The biggest problem, though, comes when you throw something extremely out of the ordinary into the bowl of your life. A big rock, a horny snake-man, it doesn't really matter what, but life isn't meant to deal with those sorts of issues. You can't simply flush them away. If, in your futile bid for a clean conscience, you do try, chances are that life will simply… clog. Stay put. Not drain. Swirl a bit. In such situations, you're really just cursing everything. Try it a couple more times, and then reach for a plunger. The plunger – also another necessity. Naruto's plunger happened to be Ichiraku Ramen. No matter how bad life got, ramen could almost always unclog it (Kakashi-sensei's plunger seemed to be those trashy books). Heave ho and you're as good as new.

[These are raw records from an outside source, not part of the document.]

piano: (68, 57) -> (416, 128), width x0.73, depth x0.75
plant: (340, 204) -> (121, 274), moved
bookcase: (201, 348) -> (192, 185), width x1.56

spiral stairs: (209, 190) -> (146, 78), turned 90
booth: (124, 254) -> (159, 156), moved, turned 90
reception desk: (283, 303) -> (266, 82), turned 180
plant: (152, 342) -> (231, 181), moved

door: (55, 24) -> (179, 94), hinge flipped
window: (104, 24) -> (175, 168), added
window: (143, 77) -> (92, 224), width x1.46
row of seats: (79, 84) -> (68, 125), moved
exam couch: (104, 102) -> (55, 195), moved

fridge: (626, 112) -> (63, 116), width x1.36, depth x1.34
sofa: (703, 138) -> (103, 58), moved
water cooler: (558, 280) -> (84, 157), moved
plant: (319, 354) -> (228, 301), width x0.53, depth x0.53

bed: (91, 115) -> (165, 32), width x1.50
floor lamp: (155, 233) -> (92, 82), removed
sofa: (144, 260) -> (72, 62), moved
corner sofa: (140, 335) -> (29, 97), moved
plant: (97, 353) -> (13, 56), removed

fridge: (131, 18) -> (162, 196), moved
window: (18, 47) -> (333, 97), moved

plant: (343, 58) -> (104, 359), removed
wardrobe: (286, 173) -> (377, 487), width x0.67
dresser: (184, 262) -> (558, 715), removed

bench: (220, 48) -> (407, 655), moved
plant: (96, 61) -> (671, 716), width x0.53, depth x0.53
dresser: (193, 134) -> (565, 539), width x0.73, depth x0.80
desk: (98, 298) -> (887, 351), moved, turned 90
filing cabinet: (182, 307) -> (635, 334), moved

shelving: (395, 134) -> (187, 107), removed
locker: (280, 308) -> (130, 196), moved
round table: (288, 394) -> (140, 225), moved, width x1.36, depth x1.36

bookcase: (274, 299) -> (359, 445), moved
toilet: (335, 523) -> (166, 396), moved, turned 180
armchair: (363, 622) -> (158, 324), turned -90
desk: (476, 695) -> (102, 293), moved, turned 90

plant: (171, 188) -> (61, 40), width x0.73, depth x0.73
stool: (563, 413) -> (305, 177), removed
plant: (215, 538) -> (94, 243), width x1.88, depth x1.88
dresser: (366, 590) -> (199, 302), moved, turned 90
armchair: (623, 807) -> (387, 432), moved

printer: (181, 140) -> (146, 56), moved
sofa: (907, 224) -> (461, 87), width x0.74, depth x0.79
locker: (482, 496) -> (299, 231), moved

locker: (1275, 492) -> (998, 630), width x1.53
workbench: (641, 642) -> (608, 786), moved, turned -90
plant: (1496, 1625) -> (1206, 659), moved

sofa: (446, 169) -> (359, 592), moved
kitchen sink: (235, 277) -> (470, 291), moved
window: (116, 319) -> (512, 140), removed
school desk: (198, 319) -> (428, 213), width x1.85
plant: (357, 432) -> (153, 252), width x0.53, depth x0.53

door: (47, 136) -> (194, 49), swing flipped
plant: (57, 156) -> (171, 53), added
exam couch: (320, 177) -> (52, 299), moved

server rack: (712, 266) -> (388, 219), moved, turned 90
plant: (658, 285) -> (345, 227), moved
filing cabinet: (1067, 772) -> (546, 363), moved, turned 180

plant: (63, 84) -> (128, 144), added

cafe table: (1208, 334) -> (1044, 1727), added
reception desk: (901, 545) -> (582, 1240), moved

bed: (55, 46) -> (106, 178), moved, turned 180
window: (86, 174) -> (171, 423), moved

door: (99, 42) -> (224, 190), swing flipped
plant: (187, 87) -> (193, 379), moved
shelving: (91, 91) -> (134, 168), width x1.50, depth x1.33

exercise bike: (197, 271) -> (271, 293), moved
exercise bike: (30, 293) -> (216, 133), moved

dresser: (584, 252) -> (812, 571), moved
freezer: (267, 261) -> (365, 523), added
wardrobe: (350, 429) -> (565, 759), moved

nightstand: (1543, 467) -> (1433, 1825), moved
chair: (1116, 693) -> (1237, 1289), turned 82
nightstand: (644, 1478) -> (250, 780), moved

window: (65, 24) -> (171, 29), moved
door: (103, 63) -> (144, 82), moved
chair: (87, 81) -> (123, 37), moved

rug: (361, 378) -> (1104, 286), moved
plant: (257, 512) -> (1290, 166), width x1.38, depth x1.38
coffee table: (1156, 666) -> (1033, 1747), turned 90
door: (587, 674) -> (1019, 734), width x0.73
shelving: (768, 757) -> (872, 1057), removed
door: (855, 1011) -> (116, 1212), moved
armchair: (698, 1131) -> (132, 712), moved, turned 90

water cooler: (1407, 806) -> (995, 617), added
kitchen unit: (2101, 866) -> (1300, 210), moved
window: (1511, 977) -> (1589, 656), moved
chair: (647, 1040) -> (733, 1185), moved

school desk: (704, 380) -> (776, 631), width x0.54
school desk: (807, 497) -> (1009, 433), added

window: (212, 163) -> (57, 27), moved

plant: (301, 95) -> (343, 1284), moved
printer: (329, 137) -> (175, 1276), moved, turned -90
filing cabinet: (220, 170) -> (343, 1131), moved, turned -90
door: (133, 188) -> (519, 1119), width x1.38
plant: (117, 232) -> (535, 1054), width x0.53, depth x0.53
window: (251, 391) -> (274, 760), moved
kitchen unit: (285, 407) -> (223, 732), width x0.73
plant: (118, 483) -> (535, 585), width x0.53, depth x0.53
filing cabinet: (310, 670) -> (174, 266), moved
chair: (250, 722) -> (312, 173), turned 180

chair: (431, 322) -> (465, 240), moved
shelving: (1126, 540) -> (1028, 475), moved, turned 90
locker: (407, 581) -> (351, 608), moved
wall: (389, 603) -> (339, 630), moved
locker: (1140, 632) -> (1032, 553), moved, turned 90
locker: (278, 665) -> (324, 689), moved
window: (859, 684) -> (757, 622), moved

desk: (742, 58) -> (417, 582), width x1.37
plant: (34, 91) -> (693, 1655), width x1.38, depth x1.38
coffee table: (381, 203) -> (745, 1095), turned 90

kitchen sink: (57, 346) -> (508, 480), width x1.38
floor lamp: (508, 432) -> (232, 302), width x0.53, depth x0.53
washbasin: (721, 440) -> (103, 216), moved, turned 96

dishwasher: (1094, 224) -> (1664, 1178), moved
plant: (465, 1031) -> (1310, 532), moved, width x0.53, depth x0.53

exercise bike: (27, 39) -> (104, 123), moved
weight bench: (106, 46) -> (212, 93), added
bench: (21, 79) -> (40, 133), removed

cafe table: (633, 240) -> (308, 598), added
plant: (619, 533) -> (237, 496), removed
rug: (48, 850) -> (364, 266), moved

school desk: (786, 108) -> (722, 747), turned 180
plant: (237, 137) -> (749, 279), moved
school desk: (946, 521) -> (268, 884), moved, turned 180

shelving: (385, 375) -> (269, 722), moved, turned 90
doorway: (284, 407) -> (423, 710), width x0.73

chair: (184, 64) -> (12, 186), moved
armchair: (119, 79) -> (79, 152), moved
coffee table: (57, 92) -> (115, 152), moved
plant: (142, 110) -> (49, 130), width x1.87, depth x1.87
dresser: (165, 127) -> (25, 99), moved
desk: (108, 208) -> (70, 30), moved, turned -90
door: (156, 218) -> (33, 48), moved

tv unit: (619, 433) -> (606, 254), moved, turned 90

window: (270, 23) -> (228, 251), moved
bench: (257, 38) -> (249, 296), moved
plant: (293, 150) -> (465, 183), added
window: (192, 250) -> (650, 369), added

Now, in instances of extreme fuck-up, your trusty plunger may not even do the trick. Killing a team-mate by accident, for example, is hardly going to be solved with ramen. When something this dire happens, it is best to consult the older toilets which plumber is best in town. You will likely pay a pretty penny, but life can't stay in one place forever. In the worst-case scenario, when even the best plumber in town can't help you, there is really only one alternative remaining.
Dump your crap in someone else's life.
Naruto flushes for the 5th time, and decides he should drink expired milk every day.